_情報の活用_
1. 溶接金属についての文章のうち、「本発明の溶接金属は、耐食鋼ど」から「CaF2:0〜25%である。」までを、両端の語句も含めてそのまま書き写しなさい。
2. 溶接金属についての文章によると、腐食試験片の耐食性はどの試験に従って評価されましたか。

_提示文_
§ §

本発明の溶接金属は、耐食鋼どうしをサブマージアーク溶接して得ることができる。耐食鋼の好ましい成分は、質量%で以下の通りである。C:0.06〜0.20%、Si:0.005〜1.50%、Mn:0.05〜2.0%、P:0.028%以下、S:0.010%以下、Sn:0.02〜0.45%、Cu:0.01〜0.45%である。耐食鋼には、Mo:0.35%以下をさらに含有していてもよい。
本発明の溶接金属の作製にあたっては、フラックスは、ボンドフラックス、溶融型フラックスのいずれも使用できる。好ましいボンドフラックスのスラグ成分は、質量%で、SiO2:5〜20%、MnO:0〜1.0%、Al2O3:15〜30%、MgO:10〜25%、TiO2:0〜20%、B2O3:0〜1.0%、CaO:2〜20%、CaF2:5〜20%、金属炭酸塩中のCO2換算値の合計:1〜8%であり、合金成分として、Si:0.1〜2.0%、Mn:0.1〜1.0%、Fe:0.5〜35%が含有されて良い。また、好ましい溶融型フラックスのスラグ成分は、質量%で、SiO2:10〜50%、MnO:5〜35%、Al2O3:3〜35%、MgO:0〜10%、TiO2:0〜30%、B2O3:0〜1.0%、CaO:2〜25%、CaF2:0〜25%である。
ここで、金属炭酸塩中のCO2換算値とは、例えば、CaCO3が質量%で1%含有していた場合、1%×(12+16×2)/(40+12+16×3)=0.44%と計算する。なお、計算の際、Caの原子量として40、Cの原子量として12、酸素の原子量として16を用いた。
表1に示す各種成分のソリッドワイヤを試作し、表2に示すボンドフラックスまたは溶融型フラックスと組合せてサブマージアーク溶接し、欠陥の有無、機械的性能及び耐食性の調査を実施した。なお、表1に示すソリッドワイヤは原線を縮径、焼鈍、めっきして素線とし、それらの素線を4.0mmまで伸線して用いた。
図1に示す腐食試験片作成用の試料(厚さ3mm×幅60mm×長さ150mm)を溶接金属2が中心となるように母材1表面から深さ1mmの採取位置3から採取し、ショットブラスト処理後、炉内温度80℃で加熱乾燥させて試験片素材を作製した。この試験片素材の両面に、塗料A(中国塗料(株)製バンノー♯200)または塗料B(神東塗料(株)ネオゴーセイプライマーHB)いずれかの塗料を鋼材表面に塗装し膜厚200〜350μmの塗装試験片を作製した。
その後、得られた腐食試験片5をSAE(Society of Automotive Engineers) J2334試験に従い、耐食性を評価した。
この腐食試験は、飛来塩分量が1mddを超えるような厳しい腐食環境を模擬する試験である。この腐食形態が大気暴露試験に類似しているとされている(長野博夫、山下正人、内田仁著:環境材料学、共立出版(2004)、p.74参照)。
耐候性・耐塗装剥離性の評価は、塗膜剥離・膨れ面積率が50%未満、かつ、塗膜傷部平均腐食深さが0.5mm未満の場合を合格とした。

§ §

_提供データ_
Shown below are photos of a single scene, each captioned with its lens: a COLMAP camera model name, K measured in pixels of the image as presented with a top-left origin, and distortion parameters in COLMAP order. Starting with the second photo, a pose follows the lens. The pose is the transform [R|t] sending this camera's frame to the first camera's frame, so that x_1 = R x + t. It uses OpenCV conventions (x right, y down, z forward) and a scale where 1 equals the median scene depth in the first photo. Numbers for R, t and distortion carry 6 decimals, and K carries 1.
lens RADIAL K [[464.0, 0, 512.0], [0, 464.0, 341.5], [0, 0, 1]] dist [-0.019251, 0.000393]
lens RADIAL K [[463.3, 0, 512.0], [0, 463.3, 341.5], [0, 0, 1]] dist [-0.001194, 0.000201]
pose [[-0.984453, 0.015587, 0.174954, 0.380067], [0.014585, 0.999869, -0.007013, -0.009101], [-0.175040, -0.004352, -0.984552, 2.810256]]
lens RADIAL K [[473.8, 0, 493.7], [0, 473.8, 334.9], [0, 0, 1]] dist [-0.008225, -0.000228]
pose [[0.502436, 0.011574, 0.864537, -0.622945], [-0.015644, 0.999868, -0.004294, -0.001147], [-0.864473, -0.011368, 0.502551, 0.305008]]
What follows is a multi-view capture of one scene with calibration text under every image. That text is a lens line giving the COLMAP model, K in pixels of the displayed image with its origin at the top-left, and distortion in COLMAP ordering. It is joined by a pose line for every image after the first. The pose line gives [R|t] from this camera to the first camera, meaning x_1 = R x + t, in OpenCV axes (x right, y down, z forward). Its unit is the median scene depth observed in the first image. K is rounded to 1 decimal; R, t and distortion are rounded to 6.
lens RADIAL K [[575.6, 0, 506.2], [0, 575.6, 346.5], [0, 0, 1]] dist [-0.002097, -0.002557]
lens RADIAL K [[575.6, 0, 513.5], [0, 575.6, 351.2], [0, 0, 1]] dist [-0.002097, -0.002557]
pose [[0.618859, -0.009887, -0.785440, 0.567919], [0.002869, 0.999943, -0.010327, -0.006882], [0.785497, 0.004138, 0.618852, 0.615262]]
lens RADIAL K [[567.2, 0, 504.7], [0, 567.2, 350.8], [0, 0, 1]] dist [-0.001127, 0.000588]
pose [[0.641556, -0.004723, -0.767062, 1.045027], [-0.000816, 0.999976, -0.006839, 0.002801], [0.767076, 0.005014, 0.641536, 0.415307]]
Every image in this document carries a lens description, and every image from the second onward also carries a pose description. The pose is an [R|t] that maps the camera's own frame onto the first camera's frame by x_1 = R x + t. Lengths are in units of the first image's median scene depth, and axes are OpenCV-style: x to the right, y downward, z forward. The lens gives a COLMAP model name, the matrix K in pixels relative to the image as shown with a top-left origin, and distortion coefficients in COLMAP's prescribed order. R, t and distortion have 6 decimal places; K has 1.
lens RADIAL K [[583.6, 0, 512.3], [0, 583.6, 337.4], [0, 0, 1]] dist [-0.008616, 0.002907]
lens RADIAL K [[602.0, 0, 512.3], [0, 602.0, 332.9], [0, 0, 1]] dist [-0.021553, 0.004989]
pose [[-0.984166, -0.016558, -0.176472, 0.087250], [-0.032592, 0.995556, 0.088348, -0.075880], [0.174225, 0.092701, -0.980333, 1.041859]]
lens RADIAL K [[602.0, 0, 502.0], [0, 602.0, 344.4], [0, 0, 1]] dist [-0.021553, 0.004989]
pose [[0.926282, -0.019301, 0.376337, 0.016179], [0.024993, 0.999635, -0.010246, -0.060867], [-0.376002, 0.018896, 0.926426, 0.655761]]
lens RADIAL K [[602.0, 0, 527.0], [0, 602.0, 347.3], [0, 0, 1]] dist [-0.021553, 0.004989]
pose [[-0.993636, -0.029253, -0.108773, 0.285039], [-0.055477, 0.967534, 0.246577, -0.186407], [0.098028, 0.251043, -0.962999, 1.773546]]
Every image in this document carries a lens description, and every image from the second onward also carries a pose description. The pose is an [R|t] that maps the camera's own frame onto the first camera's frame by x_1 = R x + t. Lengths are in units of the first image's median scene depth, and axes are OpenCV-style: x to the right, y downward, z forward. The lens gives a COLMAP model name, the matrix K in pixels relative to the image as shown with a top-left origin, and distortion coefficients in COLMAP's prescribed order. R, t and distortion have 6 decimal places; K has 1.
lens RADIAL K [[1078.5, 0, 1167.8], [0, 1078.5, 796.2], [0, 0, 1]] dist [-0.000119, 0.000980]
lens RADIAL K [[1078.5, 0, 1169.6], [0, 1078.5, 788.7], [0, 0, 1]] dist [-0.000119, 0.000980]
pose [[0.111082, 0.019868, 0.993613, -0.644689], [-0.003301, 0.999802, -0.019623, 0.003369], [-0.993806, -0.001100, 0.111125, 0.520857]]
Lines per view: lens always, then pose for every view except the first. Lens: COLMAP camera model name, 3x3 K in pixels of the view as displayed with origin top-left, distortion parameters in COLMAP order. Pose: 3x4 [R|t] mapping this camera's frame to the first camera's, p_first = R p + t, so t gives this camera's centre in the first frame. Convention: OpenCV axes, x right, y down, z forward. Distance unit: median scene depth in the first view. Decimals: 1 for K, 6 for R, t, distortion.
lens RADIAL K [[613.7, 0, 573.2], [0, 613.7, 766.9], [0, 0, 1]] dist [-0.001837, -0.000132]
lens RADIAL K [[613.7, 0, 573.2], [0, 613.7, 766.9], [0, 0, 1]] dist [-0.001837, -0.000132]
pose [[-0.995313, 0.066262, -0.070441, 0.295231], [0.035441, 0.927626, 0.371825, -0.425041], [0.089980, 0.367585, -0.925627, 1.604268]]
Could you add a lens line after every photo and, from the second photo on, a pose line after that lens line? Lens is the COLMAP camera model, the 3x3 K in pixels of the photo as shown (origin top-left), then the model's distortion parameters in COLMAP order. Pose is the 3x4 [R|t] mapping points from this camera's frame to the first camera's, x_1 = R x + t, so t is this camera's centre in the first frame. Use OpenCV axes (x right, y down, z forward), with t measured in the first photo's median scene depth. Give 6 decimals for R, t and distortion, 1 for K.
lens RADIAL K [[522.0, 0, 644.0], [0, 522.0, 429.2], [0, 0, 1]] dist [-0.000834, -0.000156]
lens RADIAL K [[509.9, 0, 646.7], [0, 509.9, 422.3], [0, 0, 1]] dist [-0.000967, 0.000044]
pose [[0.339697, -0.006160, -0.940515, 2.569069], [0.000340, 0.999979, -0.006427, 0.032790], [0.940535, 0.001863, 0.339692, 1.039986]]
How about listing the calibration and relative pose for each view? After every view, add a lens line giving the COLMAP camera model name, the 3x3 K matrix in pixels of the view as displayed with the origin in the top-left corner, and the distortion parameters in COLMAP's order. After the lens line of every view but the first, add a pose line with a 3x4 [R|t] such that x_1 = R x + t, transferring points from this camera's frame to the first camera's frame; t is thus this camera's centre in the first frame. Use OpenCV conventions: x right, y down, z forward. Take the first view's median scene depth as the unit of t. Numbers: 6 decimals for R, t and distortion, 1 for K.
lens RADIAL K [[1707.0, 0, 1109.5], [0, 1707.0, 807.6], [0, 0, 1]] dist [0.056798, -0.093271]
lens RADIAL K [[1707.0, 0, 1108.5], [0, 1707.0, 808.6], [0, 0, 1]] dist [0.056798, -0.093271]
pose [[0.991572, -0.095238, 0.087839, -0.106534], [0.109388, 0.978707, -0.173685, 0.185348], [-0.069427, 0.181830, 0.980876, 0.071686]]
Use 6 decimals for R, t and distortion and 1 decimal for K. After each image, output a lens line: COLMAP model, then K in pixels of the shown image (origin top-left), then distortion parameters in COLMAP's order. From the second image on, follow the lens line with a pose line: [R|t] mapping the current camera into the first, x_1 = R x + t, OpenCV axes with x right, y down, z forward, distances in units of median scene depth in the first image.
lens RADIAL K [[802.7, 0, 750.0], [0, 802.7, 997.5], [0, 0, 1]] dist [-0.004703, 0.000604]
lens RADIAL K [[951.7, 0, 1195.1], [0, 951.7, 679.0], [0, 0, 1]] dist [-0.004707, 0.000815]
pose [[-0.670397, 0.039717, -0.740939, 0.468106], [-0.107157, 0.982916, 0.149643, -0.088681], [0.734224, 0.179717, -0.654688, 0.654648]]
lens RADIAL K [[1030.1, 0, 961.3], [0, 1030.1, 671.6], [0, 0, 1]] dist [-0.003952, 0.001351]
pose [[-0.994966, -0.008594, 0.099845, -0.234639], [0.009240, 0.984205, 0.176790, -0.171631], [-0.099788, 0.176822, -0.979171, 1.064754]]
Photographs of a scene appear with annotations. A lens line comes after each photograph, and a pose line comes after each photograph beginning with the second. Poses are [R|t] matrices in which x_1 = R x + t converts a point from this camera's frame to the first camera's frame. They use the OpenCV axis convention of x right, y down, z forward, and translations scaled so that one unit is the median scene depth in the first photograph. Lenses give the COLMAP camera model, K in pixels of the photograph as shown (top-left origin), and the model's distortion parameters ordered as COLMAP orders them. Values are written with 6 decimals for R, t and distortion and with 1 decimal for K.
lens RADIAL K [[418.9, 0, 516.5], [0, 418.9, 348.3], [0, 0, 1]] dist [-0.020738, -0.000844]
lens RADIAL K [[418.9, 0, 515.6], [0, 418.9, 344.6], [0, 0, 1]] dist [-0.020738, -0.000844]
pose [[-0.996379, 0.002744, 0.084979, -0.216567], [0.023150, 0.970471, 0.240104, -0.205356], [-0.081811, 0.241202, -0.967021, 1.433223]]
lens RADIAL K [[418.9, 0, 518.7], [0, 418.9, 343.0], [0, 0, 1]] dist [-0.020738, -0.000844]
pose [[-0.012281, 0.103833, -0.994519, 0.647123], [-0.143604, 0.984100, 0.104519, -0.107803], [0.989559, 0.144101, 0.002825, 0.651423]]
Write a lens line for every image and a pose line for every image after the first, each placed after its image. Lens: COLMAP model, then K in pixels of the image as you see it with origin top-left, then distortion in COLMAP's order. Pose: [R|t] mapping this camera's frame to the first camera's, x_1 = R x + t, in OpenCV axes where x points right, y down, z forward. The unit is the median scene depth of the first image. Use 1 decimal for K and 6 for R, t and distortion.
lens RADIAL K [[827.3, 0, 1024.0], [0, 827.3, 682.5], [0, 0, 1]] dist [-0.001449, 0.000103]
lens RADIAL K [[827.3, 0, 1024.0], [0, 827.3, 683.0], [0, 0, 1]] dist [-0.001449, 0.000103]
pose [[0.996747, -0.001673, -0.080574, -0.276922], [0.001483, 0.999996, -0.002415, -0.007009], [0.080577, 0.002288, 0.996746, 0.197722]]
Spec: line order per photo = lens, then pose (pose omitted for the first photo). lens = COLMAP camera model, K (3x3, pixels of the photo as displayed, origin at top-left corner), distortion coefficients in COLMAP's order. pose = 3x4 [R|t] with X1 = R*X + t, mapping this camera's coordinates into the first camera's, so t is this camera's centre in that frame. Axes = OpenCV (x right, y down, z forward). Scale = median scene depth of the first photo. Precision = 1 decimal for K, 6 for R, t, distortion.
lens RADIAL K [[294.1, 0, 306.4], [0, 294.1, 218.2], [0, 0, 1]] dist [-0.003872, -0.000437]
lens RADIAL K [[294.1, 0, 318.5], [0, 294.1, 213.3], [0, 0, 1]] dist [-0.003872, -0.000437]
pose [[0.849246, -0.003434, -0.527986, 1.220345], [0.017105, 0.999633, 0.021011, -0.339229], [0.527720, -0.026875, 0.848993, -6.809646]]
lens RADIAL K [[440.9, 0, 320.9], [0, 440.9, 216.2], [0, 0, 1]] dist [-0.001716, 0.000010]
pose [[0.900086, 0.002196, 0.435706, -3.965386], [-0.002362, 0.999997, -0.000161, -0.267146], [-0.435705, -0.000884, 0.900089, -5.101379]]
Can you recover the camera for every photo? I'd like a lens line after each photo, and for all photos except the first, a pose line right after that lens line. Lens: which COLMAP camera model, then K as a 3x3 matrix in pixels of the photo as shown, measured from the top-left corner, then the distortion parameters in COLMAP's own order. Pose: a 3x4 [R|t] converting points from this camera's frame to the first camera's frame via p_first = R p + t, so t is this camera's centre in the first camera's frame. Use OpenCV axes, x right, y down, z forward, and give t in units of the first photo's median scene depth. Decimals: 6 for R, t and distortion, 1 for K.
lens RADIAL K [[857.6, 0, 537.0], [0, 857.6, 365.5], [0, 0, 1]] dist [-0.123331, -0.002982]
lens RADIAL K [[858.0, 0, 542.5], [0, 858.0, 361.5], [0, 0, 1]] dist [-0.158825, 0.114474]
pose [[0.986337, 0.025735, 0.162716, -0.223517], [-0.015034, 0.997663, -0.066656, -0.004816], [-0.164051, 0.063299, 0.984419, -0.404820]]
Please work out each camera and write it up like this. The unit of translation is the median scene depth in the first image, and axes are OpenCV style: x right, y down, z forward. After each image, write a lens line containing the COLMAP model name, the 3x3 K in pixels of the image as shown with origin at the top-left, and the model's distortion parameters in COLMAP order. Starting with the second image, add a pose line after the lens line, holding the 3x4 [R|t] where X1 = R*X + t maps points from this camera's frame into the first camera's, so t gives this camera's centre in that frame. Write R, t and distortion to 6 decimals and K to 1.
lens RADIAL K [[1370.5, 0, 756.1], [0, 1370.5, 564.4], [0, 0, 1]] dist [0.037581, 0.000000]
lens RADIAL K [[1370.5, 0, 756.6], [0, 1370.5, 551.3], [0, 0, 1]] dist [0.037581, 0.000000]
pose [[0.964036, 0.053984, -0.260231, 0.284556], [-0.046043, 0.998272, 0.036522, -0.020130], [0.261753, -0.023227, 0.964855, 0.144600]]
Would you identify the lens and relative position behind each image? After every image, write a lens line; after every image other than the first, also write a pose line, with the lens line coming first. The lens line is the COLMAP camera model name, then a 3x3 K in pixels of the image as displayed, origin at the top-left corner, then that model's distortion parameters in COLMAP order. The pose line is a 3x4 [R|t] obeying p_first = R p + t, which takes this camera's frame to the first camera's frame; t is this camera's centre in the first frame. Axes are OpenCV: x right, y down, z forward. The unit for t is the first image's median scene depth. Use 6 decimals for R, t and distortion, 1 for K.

§ §

_各課題の解答_
1.
本発明の溶接金属は、耐食鋼どうしをサブマージアーク溶接して得ることができる。耐食鋼の好ましい成分は、質量%で以下の通りである。C:0.06〜0.20%、Si:0.005〜1.50%、Mn:0.05〜2.0%、P:0.028%以下、S:0.010%以下、Sn:0.02〜0.45%、Cu:0.01〜0.45%である。耐食鋼には、Mo:0.35%以下をさらに含有していてもよい。
本発明の溶接金属の作製にあたっては、フラックスは、ボンドフラックス、溶融型フラックスのいずれも使用できる。好ましいボンドフラックスのスラグ成分は、質量%で、SiO2:5〜20%、MnO:0〜1.0%、Al2O3:15〜30%、MgO:10〜25%、TiO2:0〜20%、B2O3:0〜1.0%、CaO:2〜20%、CaF2:5〜20%、金属炭酸塩中のCO2換算値の合計:1〜8%であり、合金成分として、Si:0.1〜2.0%、Mn:0.1〜1.0%、Fe:0.5〜35%が含有されて良い。また、好ましい溶融型フラックスのスラグ成分は、質量%で、SiO2:10〜50%、MnO:5〜35%、Al2O3:3〜35%、MgO:0〜10%、TiO2:0〜30%、B2O3:0〜1.0%、CaO:2〜25%、CaF2:0〜25%である。

2. SAE（Society of Automotive Engineers）J2334試験です。